§ Data to examine:
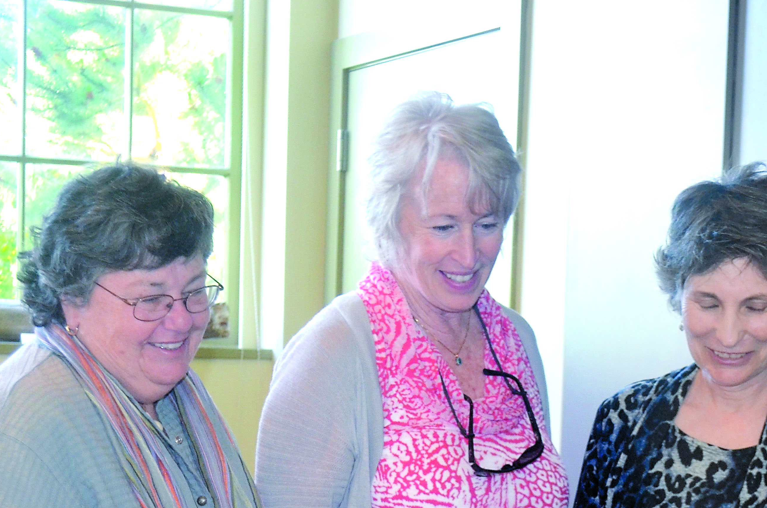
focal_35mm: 91
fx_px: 1935
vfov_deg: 14.8
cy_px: 471
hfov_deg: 22.4
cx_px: 479
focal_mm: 32
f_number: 4.8
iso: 720
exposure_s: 1/60
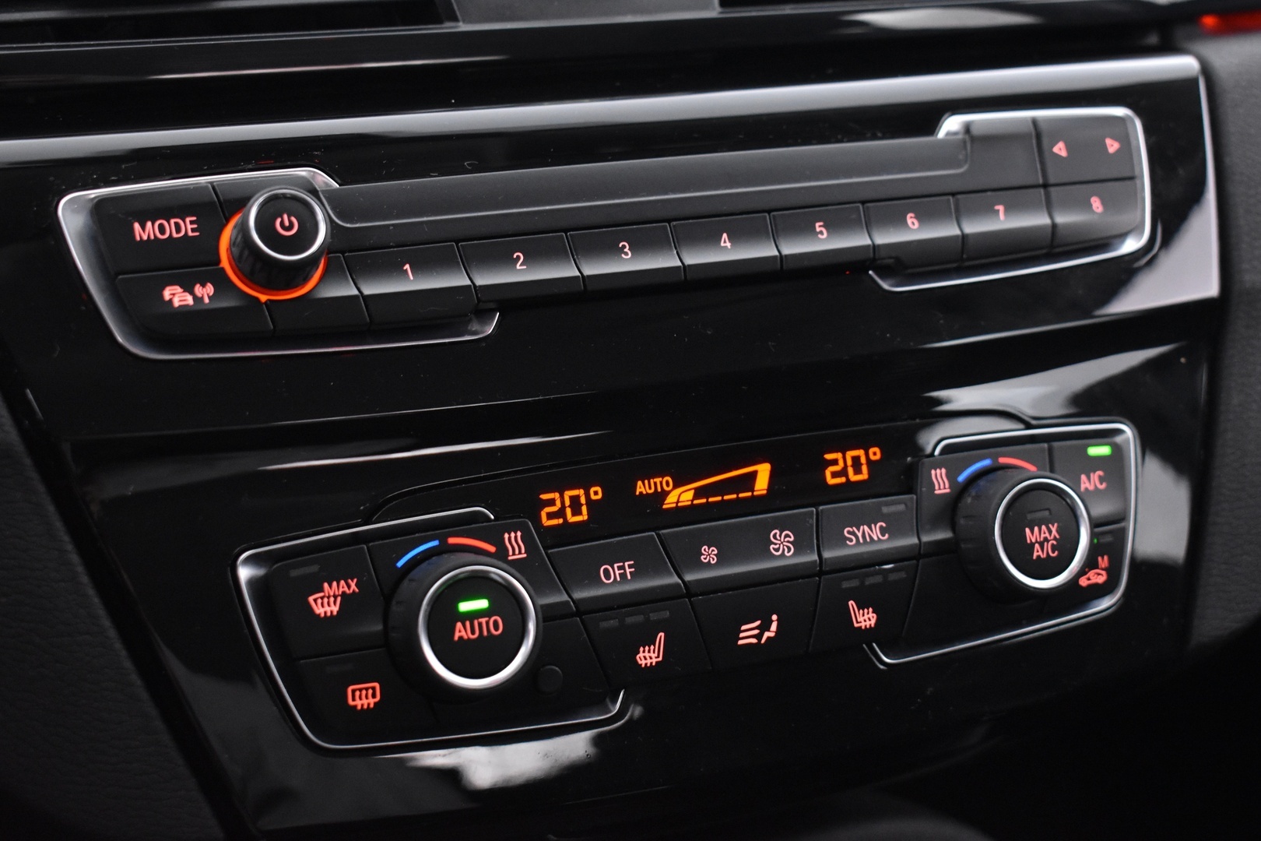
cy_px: 420
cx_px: 630
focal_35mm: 60
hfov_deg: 33.4
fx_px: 2102
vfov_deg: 22.6
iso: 3200
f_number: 4.8
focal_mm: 40
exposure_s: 1/15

§ Try it: The lines needed are those from the one containing "hfov_deg: 22.4" through the end of the listing, given again word for word and without any picture.

§ Task solution:
hfov_deg: 22.4
cx_px: 479
focal_mm: 32
f_number: 4.8
iso: 720
exposure_s: 1/60
cy_px: 420
cx_px: 630
focal_35mm: 60
hfov_deg: 33.4
fx_px: 2102
vfov_deg: 22.6
iso: 3200
f_number: 4.8
focal_mm: 40
exposure_s: 1/15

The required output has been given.